Ik vind de wholehog 2 de fijnste lichttafel die ik ken, in alle situaties. Maar ik ken er ook niet echt belachelijk veel.

Van een bliksemtafel heb ik nog nooit gehoord...

----------


## MJ

voor verlichting zijn de meeste schakelaars wel ok

voor belichting  is de lanbox + max/msp  mijn favoriet
maar pearl of hog is ook prima hoor 

en die sirius24 die ik thuis heb staan doet het goed als bijzet tafel ook zeer fijn

----------


## ralph

Discoshow met 8 parren: showtec lightjockey

discoshow met niet meer dan 8 headjes en wat parren: sunlight

conventionele theaterproductie met maximaal 48 kringen: MA 24/6

Theaterproductie met zowel conventioneel als intelli: regia live

festival: regia live, pearl

grote theaterklus: GMA

Verder zie ik de meerwaarde van deze inventarisatie niet zo in. Zeker wanneer je je gaat richten op verlichting is een bezoek aan www.hubo.nl of www.formido.nl meer op zijn plaats.

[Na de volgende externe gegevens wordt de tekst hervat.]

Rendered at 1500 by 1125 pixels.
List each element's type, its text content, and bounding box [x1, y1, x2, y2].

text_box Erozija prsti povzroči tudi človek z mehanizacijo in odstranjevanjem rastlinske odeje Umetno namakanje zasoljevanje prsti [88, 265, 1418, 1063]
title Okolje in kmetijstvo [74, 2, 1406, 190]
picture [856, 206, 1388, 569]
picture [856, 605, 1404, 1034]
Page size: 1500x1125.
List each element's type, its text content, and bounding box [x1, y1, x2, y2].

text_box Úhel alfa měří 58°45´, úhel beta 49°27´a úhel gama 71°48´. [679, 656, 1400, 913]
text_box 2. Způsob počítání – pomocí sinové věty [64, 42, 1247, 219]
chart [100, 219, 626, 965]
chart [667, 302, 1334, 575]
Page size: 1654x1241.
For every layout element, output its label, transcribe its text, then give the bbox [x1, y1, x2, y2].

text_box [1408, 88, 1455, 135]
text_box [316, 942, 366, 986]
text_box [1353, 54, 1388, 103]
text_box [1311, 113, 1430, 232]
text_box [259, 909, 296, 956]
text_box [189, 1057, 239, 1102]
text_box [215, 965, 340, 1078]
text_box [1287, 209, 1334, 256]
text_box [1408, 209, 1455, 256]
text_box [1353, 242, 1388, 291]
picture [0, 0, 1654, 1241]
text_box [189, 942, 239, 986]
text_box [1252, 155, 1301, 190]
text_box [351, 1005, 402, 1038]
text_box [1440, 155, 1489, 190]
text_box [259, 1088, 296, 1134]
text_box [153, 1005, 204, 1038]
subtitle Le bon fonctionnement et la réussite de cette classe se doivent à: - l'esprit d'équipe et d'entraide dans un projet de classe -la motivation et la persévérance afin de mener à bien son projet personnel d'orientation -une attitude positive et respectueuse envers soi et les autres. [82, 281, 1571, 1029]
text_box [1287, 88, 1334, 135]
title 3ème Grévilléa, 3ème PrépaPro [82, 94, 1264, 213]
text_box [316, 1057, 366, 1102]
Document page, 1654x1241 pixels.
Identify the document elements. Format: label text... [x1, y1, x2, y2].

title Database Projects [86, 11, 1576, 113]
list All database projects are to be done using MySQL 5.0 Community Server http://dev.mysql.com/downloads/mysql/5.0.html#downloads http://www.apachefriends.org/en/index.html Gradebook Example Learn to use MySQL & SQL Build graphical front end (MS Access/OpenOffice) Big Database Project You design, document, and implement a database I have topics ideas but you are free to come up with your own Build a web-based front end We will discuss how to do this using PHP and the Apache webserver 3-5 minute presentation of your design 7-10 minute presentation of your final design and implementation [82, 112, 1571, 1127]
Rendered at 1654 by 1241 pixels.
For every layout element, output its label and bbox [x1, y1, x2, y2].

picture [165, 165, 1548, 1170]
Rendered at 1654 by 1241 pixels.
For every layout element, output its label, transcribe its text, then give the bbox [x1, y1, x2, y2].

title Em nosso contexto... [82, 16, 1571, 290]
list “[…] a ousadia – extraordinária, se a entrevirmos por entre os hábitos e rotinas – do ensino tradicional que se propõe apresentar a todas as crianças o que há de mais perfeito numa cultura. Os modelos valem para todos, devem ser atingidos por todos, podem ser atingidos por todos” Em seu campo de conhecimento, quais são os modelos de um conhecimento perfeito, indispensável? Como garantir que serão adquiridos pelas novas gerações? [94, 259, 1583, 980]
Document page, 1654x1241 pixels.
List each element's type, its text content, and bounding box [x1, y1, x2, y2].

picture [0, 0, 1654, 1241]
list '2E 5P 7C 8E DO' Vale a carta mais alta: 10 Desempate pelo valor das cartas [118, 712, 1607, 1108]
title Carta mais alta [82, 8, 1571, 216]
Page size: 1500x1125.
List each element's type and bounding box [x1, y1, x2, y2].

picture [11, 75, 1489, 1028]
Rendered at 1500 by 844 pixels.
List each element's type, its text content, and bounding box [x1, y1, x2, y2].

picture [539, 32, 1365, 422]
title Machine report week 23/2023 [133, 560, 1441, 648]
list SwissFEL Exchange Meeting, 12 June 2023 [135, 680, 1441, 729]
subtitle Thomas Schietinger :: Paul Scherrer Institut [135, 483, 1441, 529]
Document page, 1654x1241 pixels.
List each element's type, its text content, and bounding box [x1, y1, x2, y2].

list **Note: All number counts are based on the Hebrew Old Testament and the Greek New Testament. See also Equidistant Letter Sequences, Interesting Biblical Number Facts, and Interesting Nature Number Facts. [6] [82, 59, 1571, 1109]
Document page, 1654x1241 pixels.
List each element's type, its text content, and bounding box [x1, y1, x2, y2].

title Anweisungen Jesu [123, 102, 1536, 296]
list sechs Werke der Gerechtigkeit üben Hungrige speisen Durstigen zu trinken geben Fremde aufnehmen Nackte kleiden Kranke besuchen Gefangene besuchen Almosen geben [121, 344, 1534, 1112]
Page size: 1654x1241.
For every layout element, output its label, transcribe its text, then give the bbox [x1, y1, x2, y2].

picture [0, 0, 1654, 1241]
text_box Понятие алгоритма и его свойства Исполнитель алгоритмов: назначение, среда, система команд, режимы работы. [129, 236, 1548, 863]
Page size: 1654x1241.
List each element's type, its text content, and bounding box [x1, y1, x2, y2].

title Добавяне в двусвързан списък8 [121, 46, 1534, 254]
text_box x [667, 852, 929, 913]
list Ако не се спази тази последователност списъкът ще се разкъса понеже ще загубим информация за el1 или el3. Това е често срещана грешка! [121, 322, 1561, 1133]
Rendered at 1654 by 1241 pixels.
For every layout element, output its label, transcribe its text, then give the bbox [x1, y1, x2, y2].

Verder zou ik graag iedere klus wel een ma (light) mee willen hebben, of het nou een discoshowtje voor 200 man is of een produsctpresentatie voor 2000 man....
Verschil is vaak dat het op de ene productie wel uit kan en op de andere net niet...

Waar ik dus lekker op werk heeft maar deels invloed op de tafel die er komt te staan.

----------


## PowerSound

Ik zie de Regia meer en meer voorkomen ! Leuk, even onze keuze weer herzien  :Big Grin:

----------


## Poelmans

@ralph: als er over verlichting gesproken wordt op een profesioneel licht-geluid forum dan mogen we toch veronderstellen dat we niets te zoeken hebben op hubo.nl en of brico.be  :Big Grin:

----------


## VANEENBERGEN

ik ken persoonlijk niet veel lightNing consoles  :Big Grin: , maar lighting consoles ken ik wel een aantal.

Pearl vind ik niks.

Hog2 en Hog1000 heel goed

grandMA (ultra light heb ik persoonlijk) de top. deze tafel heeft alles wat je op de Hog2 mist.

----------


## Ws Soundexpresse

Mijn Favoriet is toch wel mn eigen Jands Event, kan zowel intelli als domme lampjes aan.....

----------


## AJB

> citaat:_Geplaatst door Lazy_
> 
> 
> 
> 
> 
> 
> 			
> 				citaat:_Geplaatst door PowerSound_
> ...



De Regia is absoluut niet instabiel ! Momenteel wordt er erg hard gewerkt aan de ontwikkeling van het apparaat, om zo goed mogelijk te functies van het absolute topsegment te integreren...Vergeet niet dat de tafel half zo goedkoop is als bijv. een hog2/grandMA, en straks net zoveel kan ! Uiteraard kost dat nog even tijd, maar vorm niet te snel een mening over een product dat nog volop in ontwikkeling is...

----------


## LJ Bert

ADB LSC maxim tof voor kleine showtjes intelli met conventioneel
jands event 416 ook best tof daarvoor.
jands esp2  conventioneel (lekker snel programmeren en heerlijk snelle flashbuttons)
martin case (fuiven met intelli door de goede effectgenerator)
Hog series (1000, II, III) live optredens en festivals intelli

maarja wie ben ik

----------


## badboyscrew

Ik draai nu 8 of 9 maanden met de regia en heb nog nooiteen chrash of iets wat er op moet lijken meegemaakt.
Dus erg instabiel kan ie dan niet zijn.
Heb 1 keertje meegemaakt dat de toetsen niet meer reageerden, maar toen had axs er mee zitten spelen en die weet alles te slopen [} :Smile: ]

----------


## axs

> citaat:_Geplaatst door badboyscrew_
> Heb 1 keertje meegemaakt dat de toetsen niet meer reageerden, maar toen had axs er mee zitten spelen en die weet alles te slopen [}]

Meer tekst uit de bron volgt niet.